### Written task A
From the forum thread about customizing TikaConfig, return the passage that begins with the words "We are currently" and ends after the words "handle such situations?", copied word for word.
### Written task B
Carry the forum thread about customizing Tika's getParser forward from the point where it stops.

### Article
────────

Customzing TikaConfig or rather getParser

classic Classic list List threaded Threaded
10 messages Options
Reply | Threaded
Open this post in threaded view
|

Customzing TikaConfig or rather getParser

Michael Wechner
Hi

We are currently using Tika and it works great so far, but now we would
like to have a getParser() method which doesn't depend on the mime-type
but rather on a node path or whatever. For example we have different XML
within the filesystem, but they all have the same mime-type
application/xml, so the only way to differentiate is the path. Also it
doesn't seem like one should overwrite TikaConfig

http://incubator.apache.org/tika/apidocs/org/apache/tika/config/TikaConfig.html

How do other people handle such situations?

────────

### Collected data
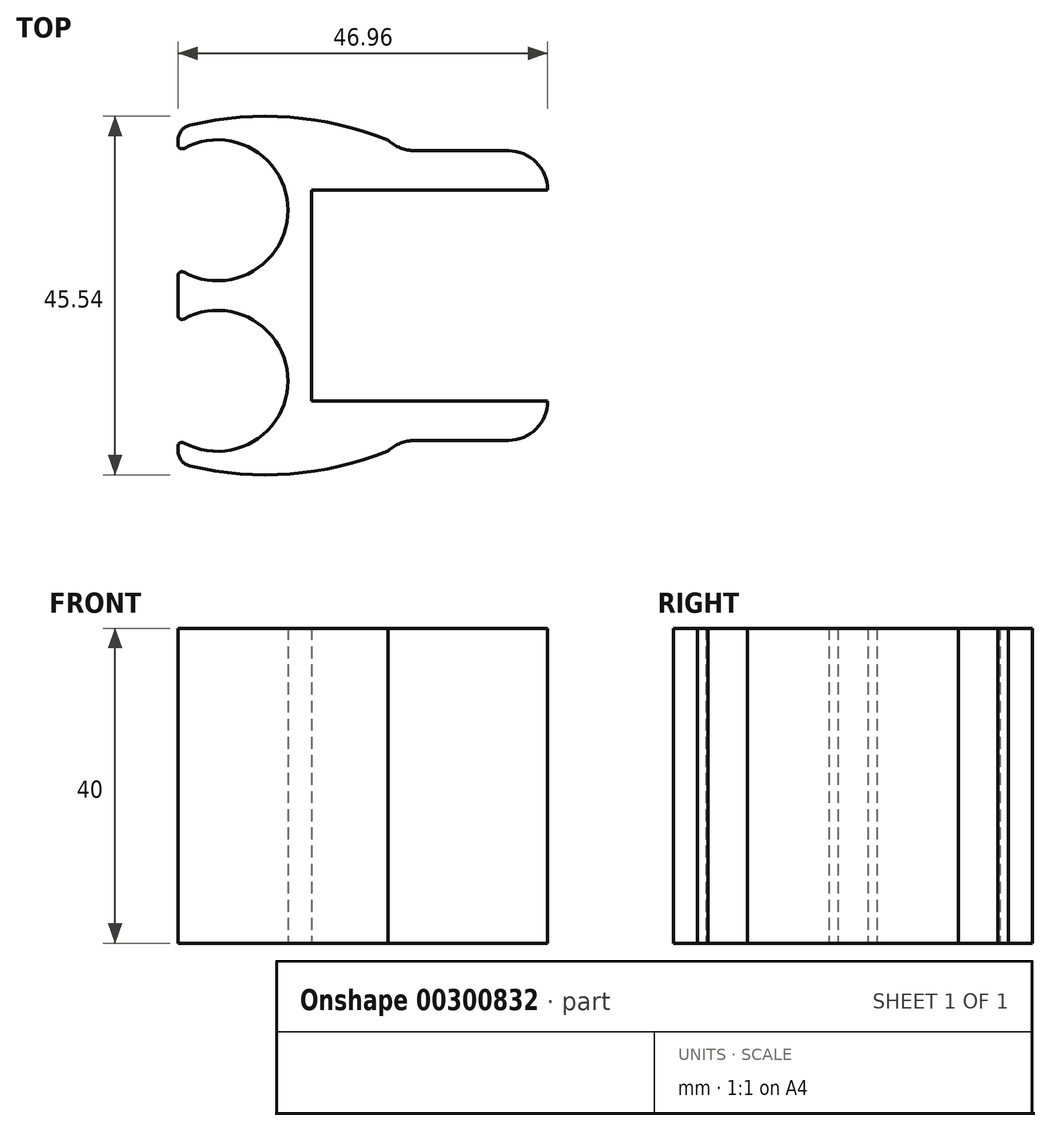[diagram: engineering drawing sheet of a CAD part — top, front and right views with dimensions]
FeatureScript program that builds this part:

────────

### Response A
We are currently using Tika and it works great so far, but now we would
like to have a getParser() method which doesn't depend on the mime-type
but rather on a node path or whatever. For example we have different XML
within the filesystem, but they all have the same mime-type
application/xml, so the only way to differentiate is the path. Also it
doesn't seem like one should overwrite TikaConfig

http://incubator.apache.org/tika/apidocs/org/apache/tika/config/TikaConfig.html

How do other people handle such situations?

### Response B
Thanks

Michael
Reply | Threaded
Open this post in threaded view
|

Re: Customzing TikaConfig or rather getParser

thorsten
On Tue, 2008-08-19 at 16:54 +0200, Michael Wechner wrote:
> Hi
>

Hi Michi,

> We are currently using Tika and it works great so far, but now we would
> like to have a getParser() method which doesn't depend on the mime-type
> but rather on a node path or whatever.

I suppose the doc-type would be a good determination?

> For example we have different XML
> within the filesystem, but they all have the same mime-type
> application/xml, so the only way to differentiate is the path.

Or their doc-type?

> Also it
> doesn't seem like one should overwrite TikaConfig
>
> http://incubator.apache.org/tika/apidocs/org/apache/tika/config/TikaConfig.html
>
> How do other people handle such situations?

I would reuse the config and create a config file
("/PathTo/myConfig.xml") like follow. I asked about the if doc-type is a
possibility since it would make configuration much easier.

Instead to use the plain mime type I would use the doc type:

<parser name="parse-myDocType"
class="org.apache.tika.parser.docType.MyDocTypeParser">
  <mime>myDoctype</mime>
</parser>

and then from your code call
TikaConfig config = new TikaConfig("/PathTo/myConfig.xml");
Parser parser = config.getParser("myDoctype");
...

However this is to reuse the current code more then find a definitive
solution, but maybe somebody else has another idea.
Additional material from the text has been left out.